## Text excerpt

We are not there yet. The fall of the Iron Curtain and the willingness of developing countries to embrace free markets and free trade have certainly proved transformational for many who were impoverished and enslaved under the previous arrangements they had been enduring. Yet on much of our planet socialism in one guise or another persists. 

In our own country, state spending, taxation and borrowing have risen to levels Thatcher would surely have found shocking. Many of the arguments about the efficacy of market mechanisms that she had ‘won’ (in the sense that Tony Blair had conceded them) are having to be won again. 

Often the capitalists themselves have reverted to being apologetic about capitalism. This was the case in the 1960s and the 1970s when leading industrialists were keen to suck at the teat of the subsidies offered by the corporate state. During the 1980s they became more brash and self-confident. Now they have gone back to being a bit wet. 

Yet the case for despair can be overstated. When Thatcher died in 2013, Ed Miliband, then Leader of the Labour Party, declared: ‘She was right to understand the sense of aspiration felt by people across the country, and she was right to recognise that our economy needed to change.’ 

He quoted comments she made 1982: 

‘How absurd it will seem in a few years’ time that the state ran Pickfords removals and the Gleneagles Hotel.’ 

Miliband then added: ‘She was right.’ 

I was reminded of this reading Norman Fowler’s recently published diaries, The Best of Enemies, which cover his long period of service as a Cabinet Minister under Thatcher and then John Major.

## Exercise requirements
[a] Restate the portion of the text on Thatcher's legacy that opens with the words "We are not there" and closes with "or another persists.", substituting "Berlin Wall" for "Iron Curtain".
[b] Answer these from the text on Thatcher's legacy:
(i) In what year did Thatcher die?
(ii) What post did Ed Miliband hold at that time?
(iii) What is the title of Norman Fowler's diaries?

## Given entries

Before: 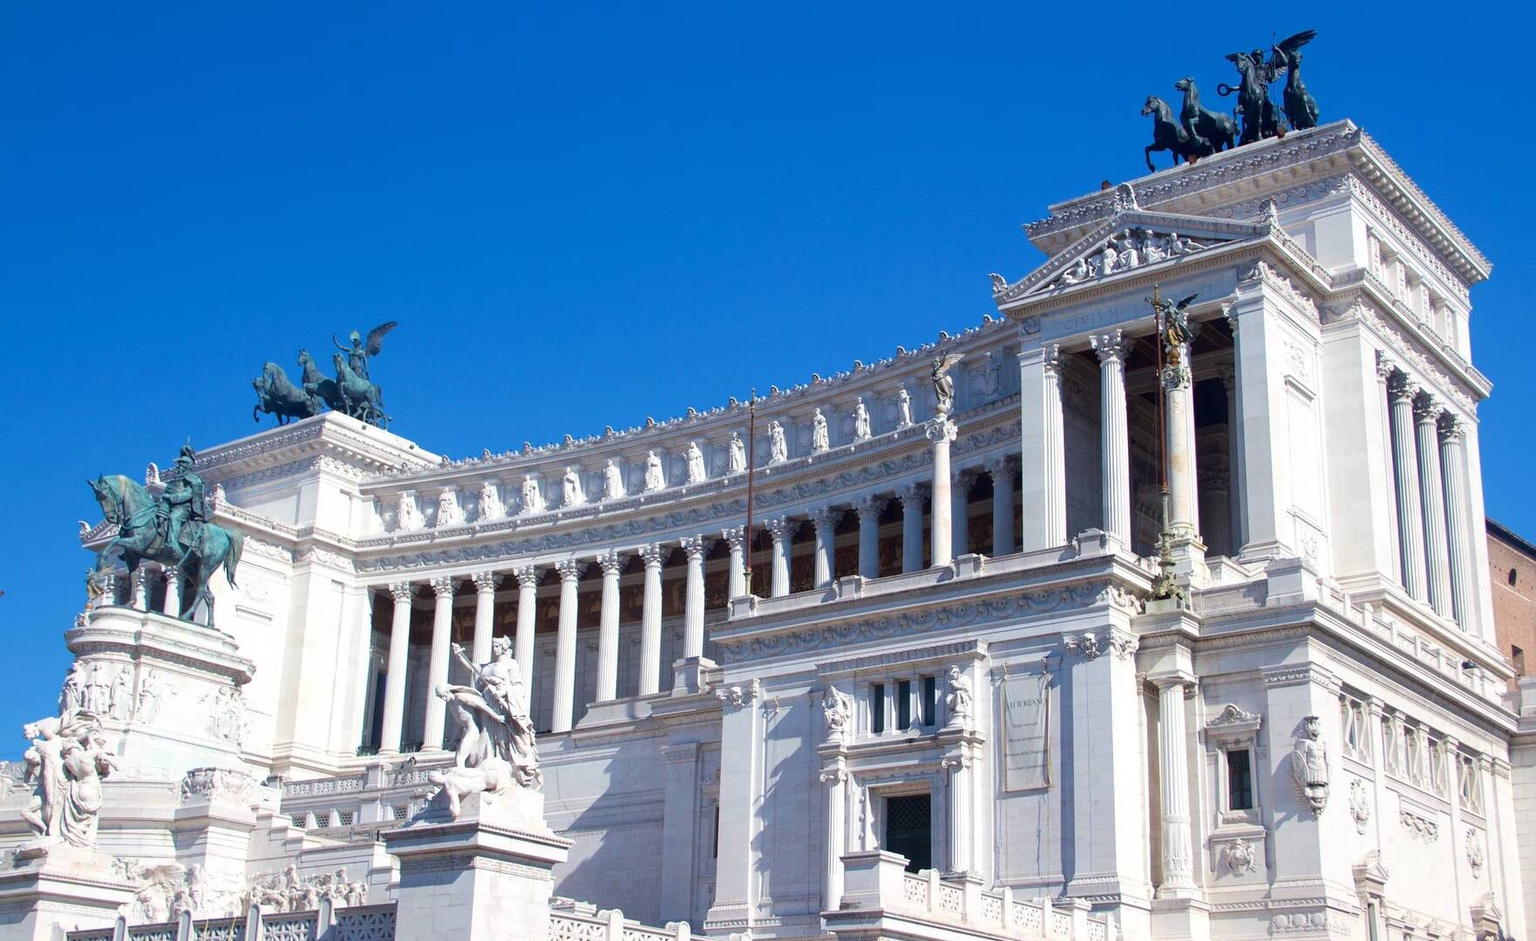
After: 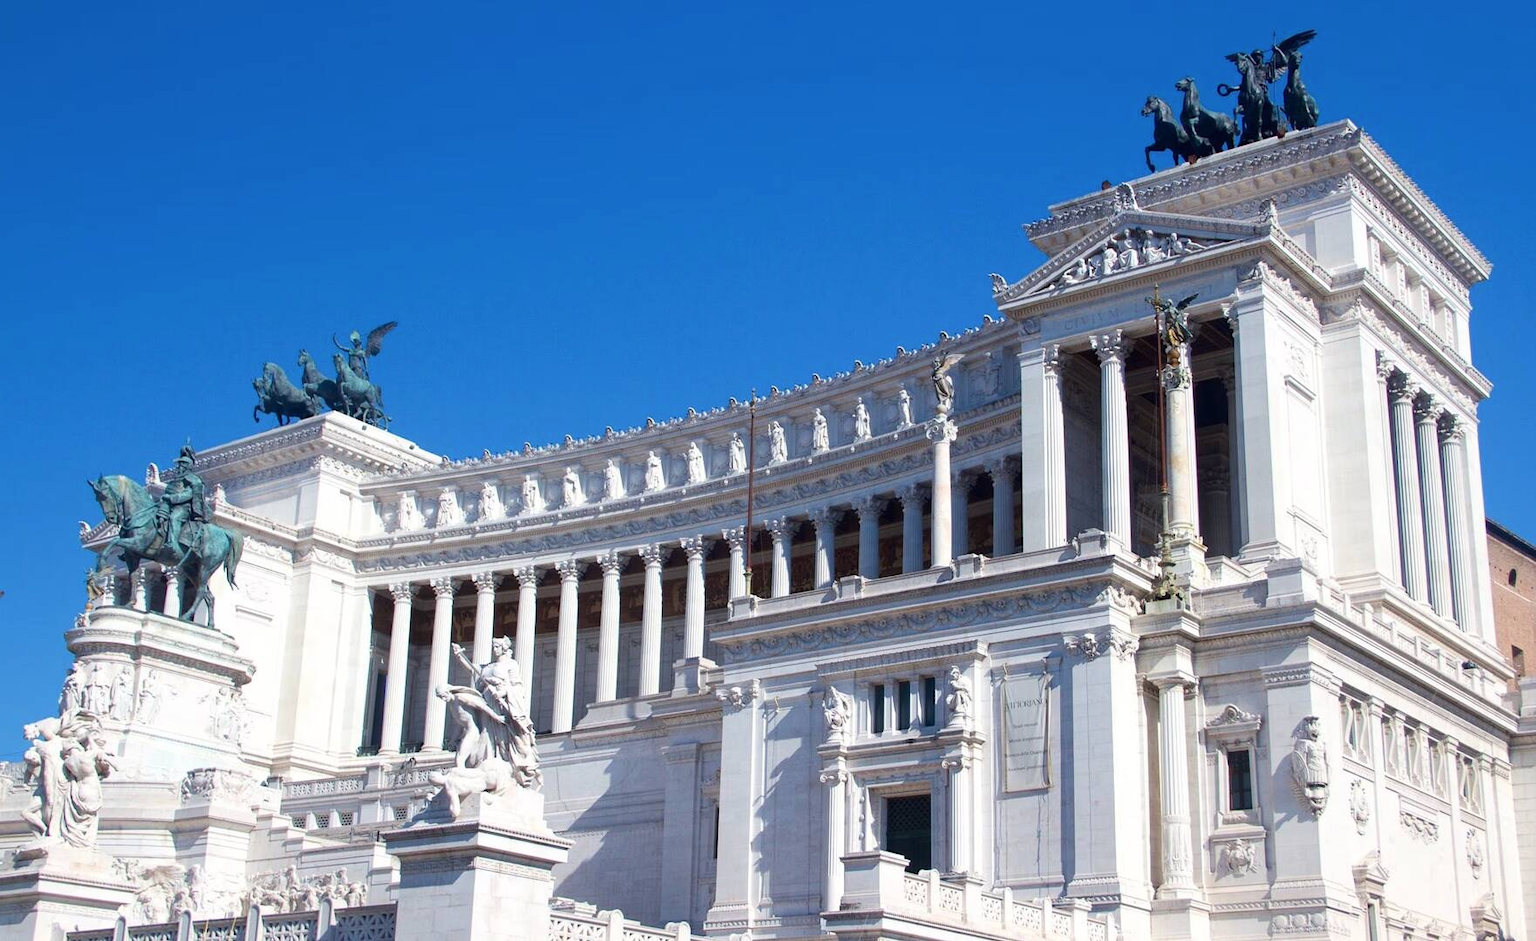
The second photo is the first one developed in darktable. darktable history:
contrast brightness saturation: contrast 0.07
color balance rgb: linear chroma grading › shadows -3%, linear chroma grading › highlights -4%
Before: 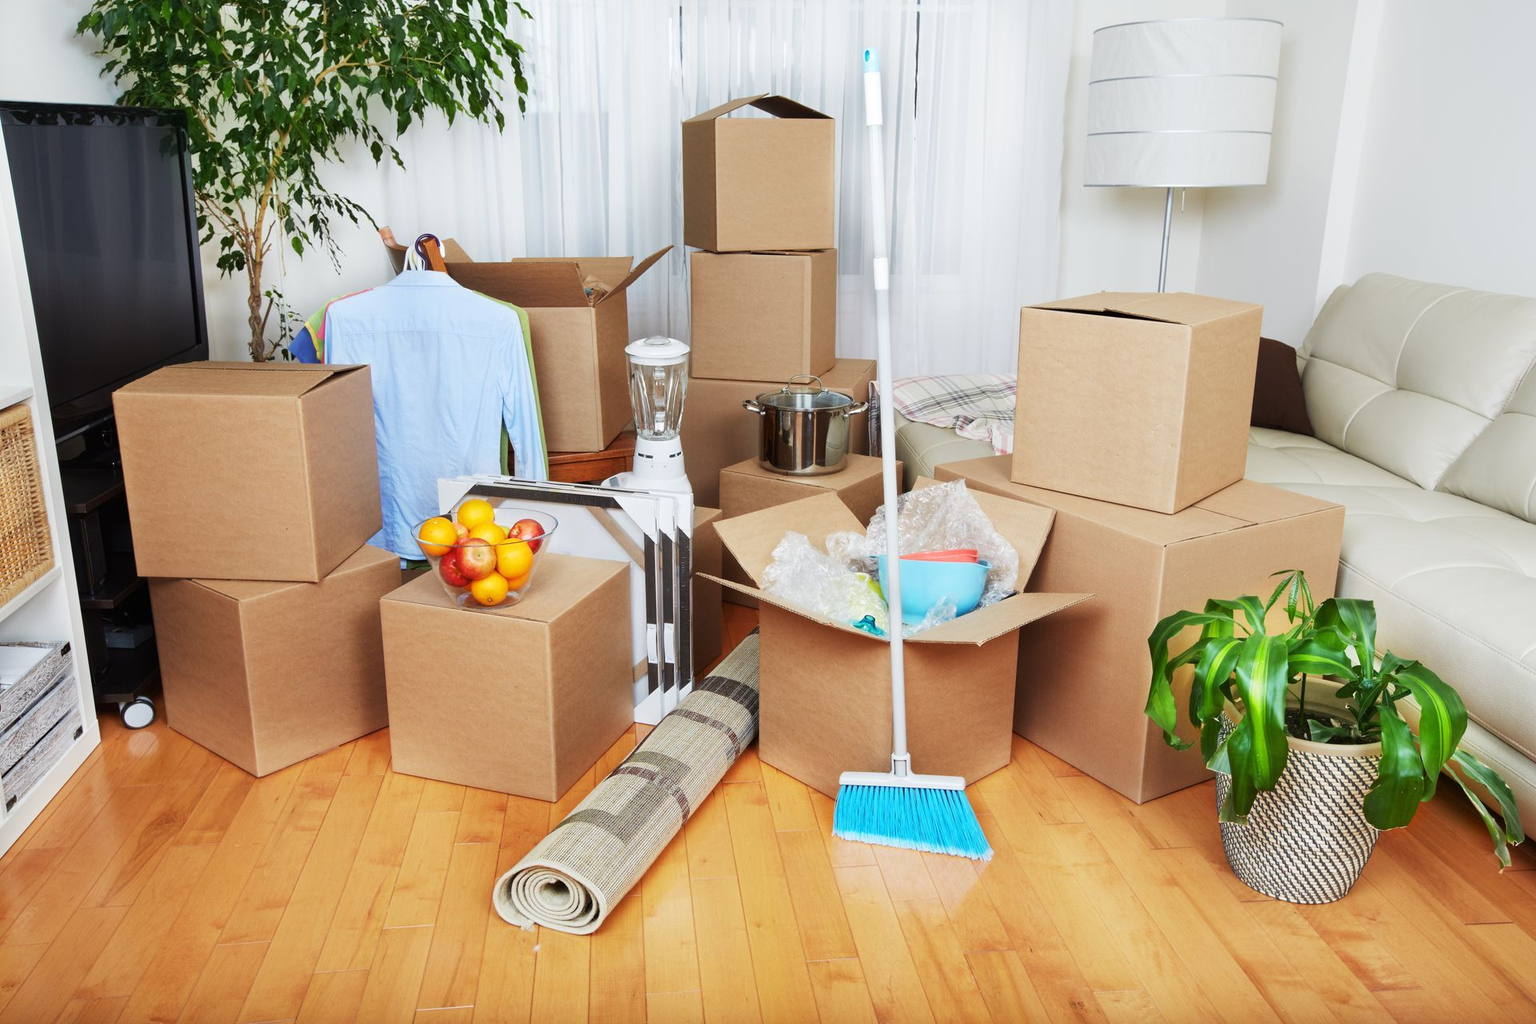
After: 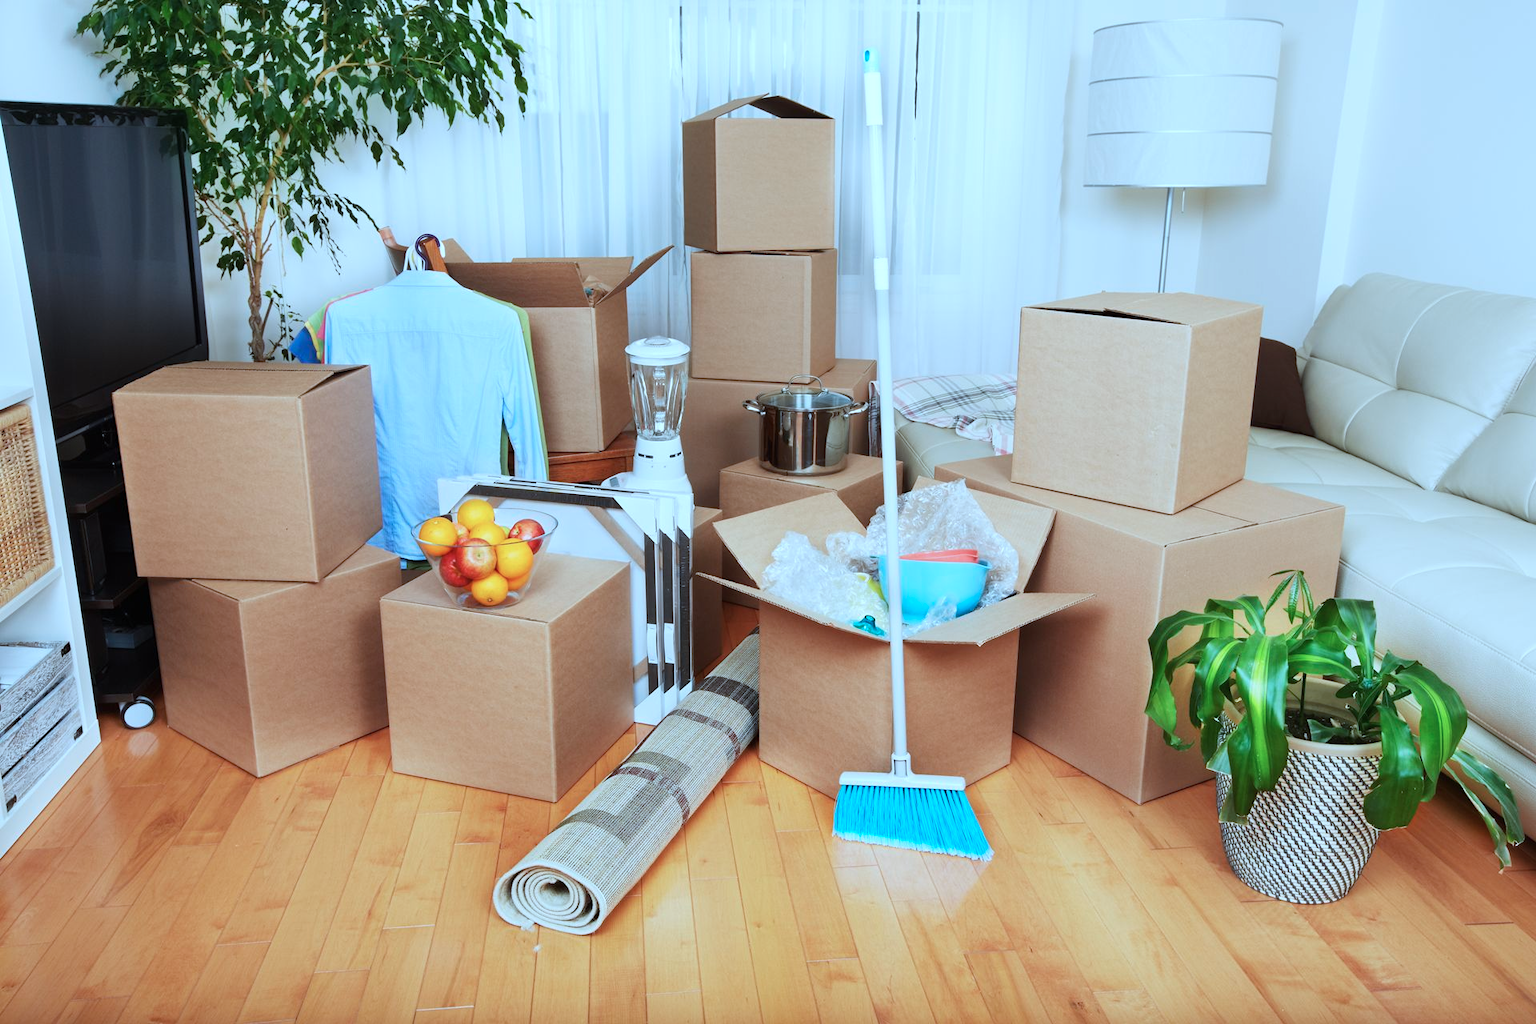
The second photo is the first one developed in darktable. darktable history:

## Answers below
[a]
We are not there yet. The fall of the Berlin Wall and the willingness of developing countries to embrace free markets and free trade have certainly proved transformational for many who were impoverished and enslaved under the previous arrangements they had been enduring. Yet on much of our planet socialism in one guise or another persists.

[b]
(i) 2013
(ii) Leader of the Labour Party
(iii) The Best of Enemies